Directive: Once the line containing "Принимаю условия" is found in the material below, it and every line after it should be transcribed exactly, with pictures left out and nothing added.

Extracted information:
• • • •

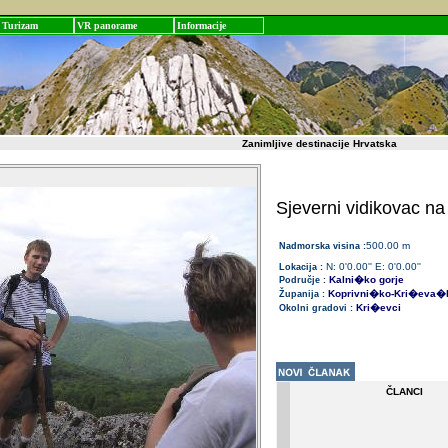
Turizam
VR panorame
Informacije
Zanimljive destinacije Hrvatska
Sjeverni vidikovac na
500.00 m
Nadmorska visina :
N: 0'0.00'' E: 0'0.00''
Lokacija :
Kalni�ko gorje
Područje :
Koprivni�ko-Kri�eva�
Županija :
Kri�evci
Okolni gradovi :
ČLANCI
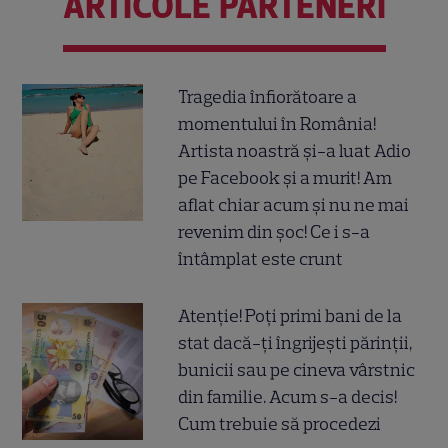
ARTICOLE PARTENERI
Tragedia înfiorătoare a
momentului în România!
Artista noastră și-a luat Adio
pe Facebook și a murit! Am
aflat chiar acum și nu ne mai
revenim din șoc! Ce i s-a
întâmplat este crunt
Atenție! Poți primi bani de la
stat dacă-ți îngrijești părinții,
bunicii sau pe cineva vârstnic
din familie. Acum s-a decis!
Cum trebuie să procedezi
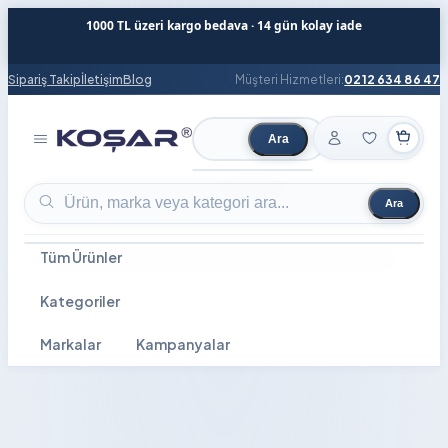
1000 TL üzeri kargo bedava · 14 gün kolay iade
Sipariş Takip
İletişim
Blog
Müşteri Hizmetleri:
0212 634 86 47
Ara
Ürün ara
Ara
Ürün ara
Tüm Ürünler
Kategoriler
Markalar
Kampanyalar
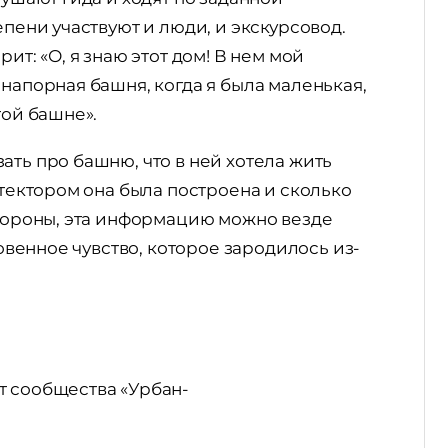
епени участвуют и люди, и экскурсовод.
ит: «О, я знаю этот дом! В нем мой
напорная башня, когда я была маленькая,
той башне».
ать про башню, что в ней хотела жить
итектором она была построена и сколько
стороны, эта информацию можно везде
ровенное чувство, которое зародилось из-
т сообщества «Урбан-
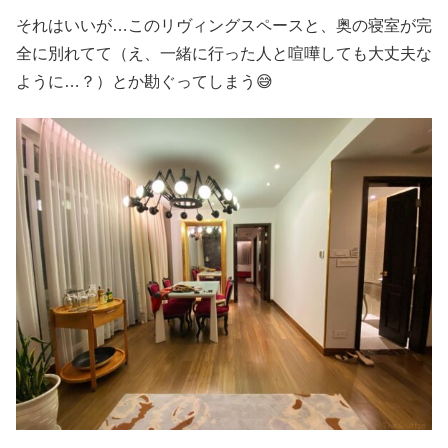
それはいいが…このリヴィングスペースと、奥の寝室が完
全に別れてて（え、一緒に行った人と喧嘩しても大丈夫な
ように…？）とか勘ぐってしまう😅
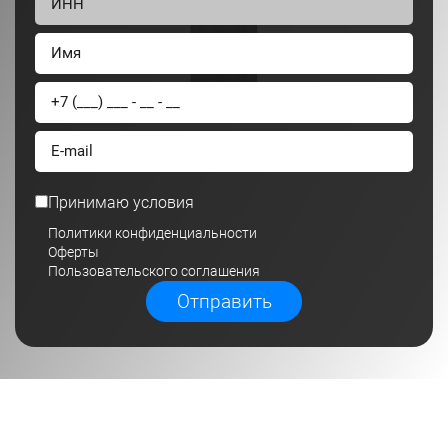
Принимаю условия
Политики конфиденциальности
Оферты
Пользовательского соглашения
Отправить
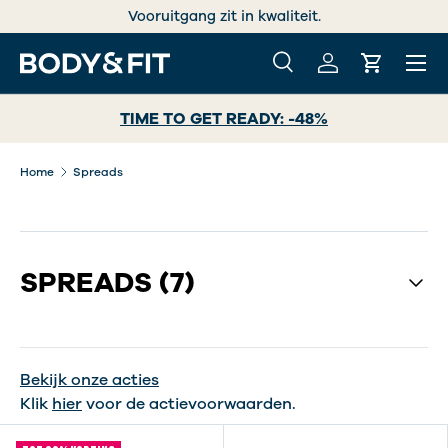
Vooruitgang zit in kwaliteit.
GA NAAR INHOUD
Menu
Zoeken
Inloggen
Winkelwa
Zoeken
Zoeken
TIME TO GET READY: -48%
Home
Spreads
SPREADS
(7)
Bekijk onze acties
Klik
hier
voor de actievoorwaarden.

• • • •

Result of this task:
Принимаю условия
Политики конфиденциальности
Оферты
Пользовательского соглашения
Отправить
Vooruitgang zit in kwaliteit.
GA NAAR INHOUD
Menu
Zoeken
Inloggen
Winkelwa
Zoeken
Zoeken
TIME TO GET READY: -48%
Home
Spreads
SPREADS
(7)
Bekijk onze acties
Klik
hier
voor de actievoorwaarden.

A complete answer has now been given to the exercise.